PROBLEMS TO SOLVE
1. Reproduce the passage of the Clarkdale graphics review starting at "Clarkdale’s setup puts" and ending at "deliver its version.".
2. In the Clarkdale graphics review, what frame rate did the testers see in Counter Strike: Source at 1280×1024?

Clarkdale’s setup puts most of the logic in the GPU, which has a built-in single x16 PCI-E 2.0 controller, as well as the memory controller for both the graphics and compute core. Why use a multichip package instead of building a 32nm chip with graphics in it? It’s likely a matter of cost, technology, and timing. This move, again, gets Intel a CPU with graphics capability more than a year before AMD will deliver its version.

Got Speed?

You probably only care about one thing: How fast is the GPU inside the chip? By rough estimates, it’s about 1.5x times faster than the graphics in a current Intel G45 chipset found in most laptops and mainstream motherboards. If that sounds great, remember that Intel’s integrated graphics history hasn’t been stellar. Put plainly, Intel’s integrated graphics have stunk up the joint for years and it’s probably an insult to graphics cards to actually call Intel’s integrated parts graphics accelerators. A 3-year-old $65 discrete graphics card with a hairball jammed in the fan is slightly faster than what you get from the G45 chipset. In fact, we’ve long blamed Intel’s subpar integrated graphics for helping to push mainstream gamers to console gaming.

Intel’s reasoning is that if people are buying systems with integrated graphics, they probably don’t care about graphics. Sadly, that’s probably true. Mainstream consumers browse the web, use Microsoft Works, and don’t play anything more graphically intensive than Yahoo Bingo before heading down to the social hall for a game of bridge with Madge, Maude, and Betty.

Intel bluntly says the graphics core in Clarkdale is definitely not meant for hardcore gamers. We wholeheartedly agree. We first tested the Clarkdale using 3DMark Vantage on default and after getting a score of 0, abandoned all hope of it being capable of serious gaming.

To see if it was even capable of playing more moderate games, we fired up Left 4 Dead 2 and found the frame rate almost playable at 800×600 with the graphics set on maximum ugly. Borderlands at 1280×1024 was also over the Clarkdale’s head, but almost playable at a mobile phone resolution of 800×600. We did actually see 60fps in Counter Strike: Source at 1280×1024, with somewhat compromised graphics. Still, that’s better than nothing. As easy as it is to make fun of integrated graphics, it’s a moot point for someone who doesn’t play games.

DATASET EXCERPTS

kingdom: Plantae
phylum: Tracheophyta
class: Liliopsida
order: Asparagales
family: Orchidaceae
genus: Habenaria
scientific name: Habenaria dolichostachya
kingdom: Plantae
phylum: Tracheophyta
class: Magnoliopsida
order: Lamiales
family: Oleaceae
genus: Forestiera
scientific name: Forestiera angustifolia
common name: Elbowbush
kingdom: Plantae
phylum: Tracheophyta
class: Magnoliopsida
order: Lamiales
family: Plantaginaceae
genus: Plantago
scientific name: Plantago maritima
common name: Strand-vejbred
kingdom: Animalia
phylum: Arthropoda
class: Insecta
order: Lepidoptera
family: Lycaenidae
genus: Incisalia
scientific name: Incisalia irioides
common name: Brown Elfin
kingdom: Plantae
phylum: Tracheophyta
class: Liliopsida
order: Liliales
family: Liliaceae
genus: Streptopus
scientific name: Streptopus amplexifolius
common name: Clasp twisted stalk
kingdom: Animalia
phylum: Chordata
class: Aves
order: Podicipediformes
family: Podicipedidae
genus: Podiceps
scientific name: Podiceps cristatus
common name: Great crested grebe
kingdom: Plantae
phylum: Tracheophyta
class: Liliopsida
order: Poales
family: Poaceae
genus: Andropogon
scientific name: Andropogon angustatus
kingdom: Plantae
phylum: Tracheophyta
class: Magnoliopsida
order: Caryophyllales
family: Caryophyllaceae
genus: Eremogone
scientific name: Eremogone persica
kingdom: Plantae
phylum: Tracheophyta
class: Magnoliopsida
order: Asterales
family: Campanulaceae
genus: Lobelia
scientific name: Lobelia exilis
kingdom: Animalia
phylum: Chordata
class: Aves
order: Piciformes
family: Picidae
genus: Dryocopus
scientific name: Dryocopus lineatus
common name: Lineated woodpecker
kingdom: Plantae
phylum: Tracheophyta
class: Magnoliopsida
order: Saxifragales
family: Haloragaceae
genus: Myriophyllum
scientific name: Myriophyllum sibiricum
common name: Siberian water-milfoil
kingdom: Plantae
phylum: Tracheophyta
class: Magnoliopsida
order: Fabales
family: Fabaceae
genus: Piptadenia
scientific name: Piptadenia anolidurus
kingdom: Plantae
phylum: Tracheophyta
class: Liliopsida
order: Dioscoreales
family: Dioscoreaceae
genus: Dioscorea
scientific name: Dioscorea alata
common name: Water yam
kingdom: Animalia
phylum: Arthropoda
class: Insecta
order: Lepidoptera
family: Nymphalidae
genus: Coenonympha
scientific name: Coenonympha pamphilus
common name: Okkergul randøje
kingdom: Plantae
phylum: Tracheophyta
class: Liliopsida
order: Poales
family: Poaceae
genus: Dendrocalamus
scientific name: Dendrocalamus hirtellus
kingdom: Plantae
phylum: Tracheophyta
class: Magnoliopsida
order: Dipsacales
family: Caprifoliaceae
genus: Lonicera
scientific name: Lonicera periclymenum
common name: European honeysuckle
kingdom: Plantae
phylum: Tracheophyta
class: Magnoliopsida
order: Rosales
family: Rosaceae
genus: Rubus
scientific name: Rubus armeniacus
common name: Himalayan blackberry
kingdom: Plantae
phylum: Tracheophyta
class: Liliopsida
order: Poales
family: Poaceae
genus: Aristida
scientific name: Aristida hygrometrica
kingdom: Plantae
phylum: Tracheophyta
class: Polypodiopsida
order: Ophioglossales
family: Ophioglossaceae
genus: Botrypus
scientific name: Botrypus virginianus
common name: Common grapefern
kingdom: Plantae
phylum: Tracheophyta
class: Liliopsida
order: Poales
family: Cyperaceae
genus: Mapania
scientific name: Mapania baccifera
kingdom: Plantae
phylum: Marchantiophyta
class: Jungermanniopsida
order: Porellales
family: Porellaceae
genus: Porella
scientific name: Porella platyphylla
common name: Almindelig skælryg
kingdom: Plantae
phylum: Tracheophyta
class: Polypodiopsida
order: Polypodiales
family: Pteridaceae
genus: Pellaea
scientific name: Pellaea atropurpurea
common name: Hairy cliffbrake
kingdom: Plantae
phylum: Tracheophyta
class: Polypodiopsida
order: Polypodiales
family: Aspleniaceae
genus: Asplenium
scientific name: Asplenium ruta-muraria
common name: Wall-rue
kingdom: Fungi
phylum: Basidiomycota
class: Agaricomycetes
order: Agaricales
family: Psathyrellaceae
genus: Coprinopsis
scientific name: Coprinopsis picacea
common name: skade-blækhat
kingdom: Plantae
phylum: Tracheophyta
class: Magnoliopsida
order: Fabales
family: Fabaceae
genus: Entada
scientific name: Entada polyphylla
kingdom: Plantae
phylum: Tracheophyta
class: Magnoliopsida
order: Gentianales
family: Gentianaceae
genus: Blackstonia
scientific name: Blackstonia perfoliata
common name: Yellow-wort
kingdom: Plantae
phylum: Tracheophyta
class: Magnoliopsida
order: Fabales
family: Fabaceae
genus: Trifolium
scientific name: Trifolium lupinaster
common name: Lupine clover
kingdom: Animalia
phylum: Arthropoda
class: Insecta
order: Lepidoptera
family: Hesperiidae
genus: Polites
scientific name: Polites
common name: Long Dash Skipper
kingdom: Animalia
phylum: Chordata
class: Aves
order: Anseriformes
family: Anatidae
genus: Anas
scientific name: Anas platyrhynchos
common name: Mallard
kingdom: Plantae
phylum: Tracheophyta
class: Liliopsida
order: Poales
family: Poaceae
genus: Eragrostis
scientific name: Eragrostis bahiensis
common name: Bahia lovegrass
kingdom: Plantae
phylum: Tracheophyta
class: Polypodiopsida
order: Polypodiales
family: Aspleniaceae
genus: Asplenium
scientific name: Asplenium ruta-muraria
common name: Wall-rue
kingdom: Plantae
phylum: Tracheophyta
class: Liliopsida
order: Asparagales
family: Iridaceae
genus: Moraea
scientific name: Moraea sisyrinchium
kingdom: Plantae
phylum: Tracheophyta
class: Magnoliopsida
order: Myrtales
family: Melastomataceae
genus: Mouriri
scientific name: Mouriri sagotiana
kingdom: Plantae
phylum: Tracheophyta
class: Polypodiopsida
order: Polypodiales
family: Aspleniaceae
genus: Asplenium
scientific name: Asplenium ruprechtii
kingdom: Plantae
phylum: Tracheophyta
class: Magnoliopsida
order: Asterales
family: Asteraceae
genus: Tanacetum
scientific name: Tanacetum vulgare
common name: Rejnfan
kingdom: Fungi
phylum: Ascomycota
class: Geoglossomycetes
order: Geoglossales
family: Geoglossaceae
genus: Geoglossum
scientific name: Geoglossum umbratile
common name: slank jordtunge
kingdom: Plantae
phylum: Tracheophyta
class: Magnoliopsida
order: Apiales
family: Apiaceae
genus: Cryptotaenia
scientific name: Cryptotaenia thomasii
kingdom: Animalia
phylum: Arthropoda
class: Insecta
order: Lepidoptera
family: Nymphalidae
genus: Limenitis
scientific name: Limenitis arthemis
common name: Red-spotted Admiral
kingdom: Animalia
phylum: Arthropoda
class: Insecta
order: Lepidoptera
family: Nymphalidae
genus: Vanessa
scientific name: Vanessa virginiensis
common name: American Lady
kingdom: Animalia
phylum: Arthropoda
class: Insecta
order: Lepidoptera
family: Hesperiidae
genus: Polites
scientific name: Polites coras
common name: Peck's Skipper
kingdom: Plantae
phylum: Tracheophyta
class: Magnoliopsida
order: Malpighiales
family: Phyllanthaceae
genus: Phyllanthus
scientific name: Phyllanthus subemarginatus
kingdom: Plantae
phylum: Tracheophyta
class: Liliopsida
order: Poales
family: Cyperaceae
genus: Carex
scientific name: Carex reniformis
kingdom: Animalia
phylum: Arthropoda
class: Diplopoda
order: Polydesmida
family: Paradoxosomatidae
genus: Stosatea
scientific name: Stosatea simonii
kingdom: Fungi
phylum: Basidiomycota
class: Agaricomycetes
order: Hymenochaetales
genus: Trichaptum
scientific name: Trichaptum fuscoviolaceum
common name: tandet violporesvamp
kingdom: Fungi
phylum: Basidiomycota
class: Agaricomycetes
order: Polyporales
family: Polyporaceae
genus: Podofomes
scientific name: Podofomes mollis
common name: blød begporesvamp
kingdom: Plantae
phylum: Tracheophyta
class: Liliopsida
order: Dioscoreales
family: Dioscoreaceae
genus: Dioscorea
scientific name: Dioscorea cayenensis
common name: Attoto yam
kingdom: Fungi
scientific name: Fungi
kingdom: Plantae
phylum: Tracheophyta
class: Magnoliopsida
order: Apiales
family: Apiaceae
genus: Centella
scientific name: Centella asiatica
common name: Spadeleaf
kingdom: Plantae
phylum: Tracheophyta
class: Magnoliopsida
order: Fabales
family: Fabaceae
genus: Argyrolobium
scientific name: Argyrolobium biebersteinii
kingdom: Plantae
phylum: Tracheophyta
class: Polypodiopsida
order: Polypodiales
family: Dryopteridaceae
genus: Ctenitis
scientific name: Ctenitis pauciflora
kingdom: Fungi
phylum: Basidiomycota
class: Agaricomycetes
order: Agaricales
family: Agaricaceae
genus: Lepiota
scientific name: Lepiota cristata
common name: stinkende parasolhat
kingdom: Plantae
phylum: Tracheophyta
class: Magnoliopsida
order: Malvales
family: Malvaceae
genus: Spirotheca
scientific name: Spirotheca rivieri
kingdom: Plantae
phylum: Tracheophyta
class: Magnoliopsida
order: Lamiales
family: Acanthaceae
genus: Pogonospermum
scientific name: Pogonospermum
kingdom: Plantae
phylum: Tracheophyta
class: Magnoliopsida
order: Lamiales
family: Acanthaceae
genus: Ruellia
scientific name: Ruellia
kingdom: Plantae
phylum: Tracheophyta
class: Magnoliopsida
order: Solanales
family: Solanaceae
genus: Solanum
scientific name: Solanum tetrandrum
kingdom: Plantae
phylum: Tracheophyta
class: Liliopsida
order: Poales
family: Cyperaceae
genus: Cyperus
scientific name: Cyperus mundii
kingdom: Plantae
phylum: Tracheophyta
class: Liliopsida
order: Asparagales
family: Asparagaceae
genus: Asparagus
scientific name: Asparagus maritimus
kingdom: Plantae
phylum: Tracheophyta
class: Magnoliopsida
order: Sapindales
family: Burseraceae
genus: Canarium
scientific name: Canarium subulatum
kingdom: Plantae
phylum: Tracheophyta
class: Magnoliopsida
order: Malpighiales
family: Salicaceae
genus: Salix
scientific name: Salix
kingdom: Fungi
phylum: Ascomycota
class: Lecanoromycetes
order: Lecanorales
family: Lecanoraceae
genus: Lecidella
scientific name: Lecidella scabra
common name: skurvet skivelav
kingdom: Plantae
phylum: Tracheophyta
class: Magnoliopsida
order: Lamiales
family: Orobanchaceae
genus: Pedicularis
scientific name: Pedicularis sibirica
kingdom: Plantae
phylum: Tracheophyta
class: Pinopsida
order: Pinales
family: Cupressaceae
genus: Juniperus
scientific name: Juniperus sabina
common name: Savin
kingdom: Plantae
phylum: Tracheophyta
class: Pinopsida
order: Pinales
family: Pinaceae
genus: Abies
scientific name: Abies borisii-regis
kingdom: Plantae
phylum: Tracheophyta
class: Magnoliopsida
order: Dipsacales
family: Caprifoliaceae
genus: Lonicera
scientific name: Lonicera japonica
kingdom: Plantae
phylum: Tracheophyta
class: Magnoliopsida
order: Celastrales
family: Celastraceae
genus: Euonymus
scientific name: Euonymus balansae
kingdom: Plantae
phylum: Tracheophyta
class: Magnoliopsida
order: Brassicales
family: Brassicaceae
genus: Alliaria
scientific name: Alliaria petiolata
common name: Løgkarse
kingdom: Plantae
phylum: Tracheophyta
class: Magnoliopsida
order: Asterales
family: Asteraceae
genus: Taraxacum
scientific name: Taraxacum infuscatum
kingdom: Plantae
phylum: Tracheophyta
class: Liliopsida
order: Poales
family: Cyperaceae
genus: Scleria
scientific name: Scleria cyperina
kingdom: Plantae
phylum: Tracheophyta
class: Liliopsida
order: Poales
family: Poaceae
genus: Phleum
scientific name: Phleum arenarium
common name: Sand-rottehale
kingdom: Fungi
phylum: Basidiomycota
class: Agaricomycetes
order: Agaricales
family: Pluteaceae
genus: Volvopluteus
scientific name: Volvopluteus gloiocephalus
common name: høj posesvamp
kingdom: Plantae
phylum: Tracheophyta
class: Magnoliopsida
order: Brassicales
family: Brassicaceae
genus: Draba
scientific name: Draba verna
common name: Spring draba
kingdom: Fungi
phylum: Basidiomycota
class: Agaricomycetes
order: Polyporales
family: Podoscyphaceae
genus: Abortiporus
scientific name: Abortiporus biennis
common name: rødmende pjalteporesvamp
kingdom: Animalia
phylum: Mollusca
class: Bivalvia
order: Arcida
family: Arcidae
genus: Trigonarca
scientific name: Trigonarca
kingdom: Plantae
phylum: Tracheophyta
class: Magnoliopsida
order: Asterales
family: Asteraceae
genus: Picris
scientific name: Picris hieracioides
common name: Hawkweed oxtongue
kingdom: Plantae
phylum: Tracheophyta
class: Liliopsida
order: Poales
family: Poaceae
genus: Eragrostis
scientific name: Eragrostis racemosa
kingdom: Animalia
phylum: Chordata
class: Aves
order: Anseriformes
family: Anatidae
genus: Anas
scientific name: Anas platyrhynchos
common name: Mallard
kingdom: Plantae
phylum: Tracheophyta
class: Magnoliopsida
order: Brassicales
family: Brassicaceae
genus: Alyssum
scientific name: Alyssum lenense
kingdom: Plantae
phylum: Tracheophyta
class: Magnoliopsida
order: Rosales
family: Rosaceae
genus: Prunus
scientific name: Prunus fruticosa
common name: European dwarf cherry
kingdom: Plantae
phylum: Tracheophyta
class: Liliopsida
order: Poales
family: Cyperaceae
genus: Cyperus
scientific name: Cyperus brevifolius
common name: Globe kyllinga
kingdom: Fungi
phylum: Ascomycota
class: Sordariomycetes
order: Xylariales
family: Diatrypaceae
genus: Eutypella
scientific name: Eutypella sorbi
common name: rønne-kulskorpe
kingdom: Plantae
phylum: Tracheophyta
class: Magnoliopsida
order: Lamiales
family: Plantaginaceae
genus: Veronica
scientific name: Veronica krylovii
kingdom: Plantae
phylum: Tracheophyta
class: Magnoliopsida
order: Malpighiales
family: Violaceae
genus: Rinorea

FINAL RESULTS
1.
Clarkdale’s setup puts most of the logic in the GPU, which has a built-in single x16 PCI-E 2.0 controller, as well as the memory controller for both the graphics and compute core. Why use a multichip package instead of building a 32nm chip with graphics in it? It’s likely a matter of cost, technology, and timing. This move, again, gets Intel a CPU with graphics capability more than a year before AMD will deliver its version.

2. 60fps, with somewhat compromised graphics.